Task to complete. Rewrite the rows below, replacing each "pose" with "view" and leaving everything else the same.

Saved data entries:
───
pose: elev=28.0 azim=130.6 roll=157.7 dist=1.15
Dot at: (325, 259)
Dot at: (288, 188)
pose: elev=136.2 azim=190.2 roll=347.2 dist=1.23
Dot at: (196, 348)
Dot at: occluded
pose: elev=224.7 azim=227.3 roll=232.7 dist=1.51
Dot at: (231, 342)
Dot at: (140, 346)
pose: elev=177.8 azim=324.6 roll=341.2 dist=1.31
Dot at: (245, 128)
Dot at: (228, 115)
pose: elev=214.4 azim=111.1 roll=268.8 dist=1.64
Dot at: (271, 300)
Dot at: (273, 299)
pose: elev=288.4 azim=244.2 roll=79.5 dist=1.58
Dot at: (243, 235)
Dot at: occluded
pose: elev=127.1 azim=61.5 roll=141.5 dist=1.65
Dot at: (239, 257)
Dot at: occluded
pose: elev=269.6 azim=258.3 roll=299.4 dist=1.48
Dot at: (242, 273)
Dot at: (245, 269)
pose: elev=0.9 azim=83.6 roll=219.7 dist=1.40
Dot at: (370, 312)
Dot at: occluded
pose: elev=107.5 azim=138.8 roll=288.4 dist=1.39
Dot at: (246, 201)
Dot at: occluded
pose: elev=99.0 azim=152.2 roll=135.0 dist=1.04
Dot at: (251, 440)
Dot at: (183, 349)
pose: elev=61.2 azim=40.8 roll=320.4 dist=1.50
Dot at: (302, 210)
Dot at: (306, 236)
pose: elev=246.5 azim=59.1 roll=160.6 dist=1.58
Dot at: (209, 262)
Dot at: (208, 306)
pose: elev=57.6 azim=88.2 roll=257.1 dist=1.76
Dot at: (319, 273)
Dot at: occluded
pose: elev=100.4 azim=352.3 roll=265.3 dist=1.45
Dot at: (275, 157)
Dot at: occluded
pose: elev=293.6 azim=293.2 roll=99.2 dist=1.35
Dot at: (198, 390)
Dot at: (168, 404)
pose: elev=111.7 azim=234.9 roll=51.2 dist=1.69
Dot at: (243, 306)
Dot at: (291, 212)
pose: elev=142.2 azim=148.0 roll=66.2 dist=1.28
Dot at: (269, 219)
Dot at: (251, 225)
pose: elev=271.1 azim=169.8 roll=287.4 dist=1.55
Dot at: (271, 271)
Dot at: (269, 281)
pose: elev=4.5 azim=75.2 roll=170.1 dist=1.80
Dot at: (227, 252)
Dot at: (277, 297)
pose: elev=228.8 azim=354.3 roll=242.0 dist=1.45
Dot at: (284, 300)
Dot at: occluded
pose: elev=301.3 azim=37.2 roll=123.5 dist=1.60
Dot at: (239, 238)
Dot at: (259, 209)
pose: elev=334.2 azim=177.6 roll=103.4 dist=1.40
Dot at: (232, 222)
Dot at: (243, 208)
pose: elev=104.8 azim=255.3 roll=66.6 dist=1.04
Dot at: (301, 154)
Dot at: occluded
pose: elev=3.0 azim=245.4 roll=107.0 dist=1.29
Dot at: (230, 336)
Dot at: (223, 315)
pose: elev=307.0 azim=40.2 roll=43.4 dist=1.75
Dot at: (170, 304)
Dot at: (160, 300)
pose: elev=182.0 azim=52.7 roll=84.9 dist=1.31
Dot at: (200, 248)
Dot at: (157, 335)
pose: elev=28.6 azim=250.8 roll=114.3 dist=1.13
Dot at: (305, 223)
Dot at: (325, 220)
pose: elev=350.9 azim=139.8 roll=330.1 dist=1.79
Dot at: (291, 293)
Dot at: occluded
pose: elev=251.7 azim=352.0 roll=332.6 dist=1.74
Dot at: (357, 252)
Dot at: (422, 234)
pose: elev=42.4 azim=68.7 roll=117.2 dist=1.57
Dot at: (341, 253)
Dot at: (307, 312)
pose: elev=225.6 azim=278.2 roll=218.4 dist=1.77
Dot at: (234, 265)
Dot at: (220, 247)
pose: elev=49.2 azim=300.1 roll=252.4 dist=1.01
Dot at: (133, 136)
───
The completed task.
view: elev=28.0 azim=130.6 roll=157.7 dist=1.15
Dot at: (325, 259)
Dot at: (288, 188)
view: elev=136.2 azim=190.2 roll=347.2 dist=1.23
Dot at: (196, 348)
Dot at: occluded
view: elev=224.7 azim=227.3 roll=232.7 dist=1.51
Dot at: (231, 342)
Dot at: (140, 346)
view: elev=177.8 azim=324.6 roll=341.2 dist=1.31
Dot at: (245, 128)
Dot at: (228, 115)
view: elev=214.4 azim=111.1 roll=268.8 dist=1.64
Dot at: (271, 300)
Dot at: (273, 299)
view: elev=288.4 azim=244.2 roll=79.5 dist=1.58
Dot at: (243, 235)
Dot at: occluded
view: elev=127.1 azim=61.5 roll=141.5 dist=1.65
Dot at: (239, 257)
Dot at: occluded
view: elev=269.6 azim=258.3 roll=299.4 dist=1.48
Dot at: (242, 273)
Dot at: (245, 269)
view: elev=0.9 azim=83.6 roll=219.7 dist=1.40
Dot at: (370, 312)
Dot at: occluded
view: elev=107.5 azim=138.8 roll=288.4 dist=1.39
Dot at: (246, 201)
Dot at: occluded
view: elev=99.0 azim=152.2 roll=135.0 dist=1.04
Dot at: (251, 440)
Dot at: (183, 349)
view: elev=61.2 azim=40.8 roll=320.4 dist=1.50
Dot at: (302, 210)
Dot at: (306, 236)
view: elev=246.5 azim=59.1 roll=160.6 dist=1.58
Dot at: (209, 262)
Dot at: (208, 306)
view: elev=57.6 azim=88.2 roll=257.1 dist=1.76
Dot at: (319, 273)
Dot at: occluded
view: elev=100.4 azim=352.3 roll=265.3 dist=1.45
Dot at: (275, 157)
Dot at: occluded
view: elev=293.6 azim=293.2 roll=99.2 dist=1.35
Dot at: (198, 390)
Dot at: (168, 404)
view: elev=111.7 azim=234.9 roll=51.2 dist=1.69
Dot at: (243, 306)
Dot at: (291, 212)
view: elev=142.2 azim=148.0 roll=66.2 dist=1.28
Dot at: (269, 219)
Dot at: (251, 225)
view: elev=271.1 azim=169.8 roll=287.4 dist=1.55
Dot at: (271, 271)
Dot at: (269, 281)
view: elev=4.5 azim=75.2 roll=170.1 dist=1.80
Dot at: (227, 252)
Dot at: (277, 297)
view: elev=228.8 azim=354.3 roll=242.0 dist=1.45
Dot at: (284, 300)
Dot at: occluded
view: elev=301.3 azim=37.2 roll=123.5 dist=1.60
Dot at: (239, 238)
Dot at: (259, 209)
view: elev=334.2 azim=177.6 roll=103.4 dist=1.40
Dot at: (232, 222)
Dot at: (243, 208)
view: elev=104.8 azim=255.3 roll=66.6 dist=1.04
Dot at: (301, 154)
Dot at: occluded
view: elev=3.0 azim=245.4 roll=107.0 dist=1.29
Dot at: (230, 336)
Dot at: (223, 315)
view: elev=307.0 azim=40.2 roll=43.4 dist=1.75
Dot at: (170, 304)
Dot at: (160, 300)
view: elev=182.0 azim=52.7 roll=84.9 dist=1.31
Dot at: (200, 248)
Dot at: (157, 335)
view: elev=28.6 azim=250.8 roll=114.3 dist=1.13
Dot at: (305, 223)
Dot at: (325, 220)
view: elev=350.9 azim=139.8 roll=330.1 dist=1.79
Dot at: (291, 293)
Dot at: occluded
view: elev=251.7 azim=352.0 roll=332.6 dist=1.74
Dot at: (357, 252)
Dot at: (422, 234)
view: elev=42.4 azim=68.7 roll=117.2 dist=1.57
Dot at: (341, 253)
Dot at: (307, 312)
view: elev=225.6 azim=278.2 roll=218.4 dist=1.77
Dot at: (234, 265)
Dot at: (220, 247)
view: elev=49.2 azim=300.1 roll=252.4 dist=1.01
Dot at: (133, 136)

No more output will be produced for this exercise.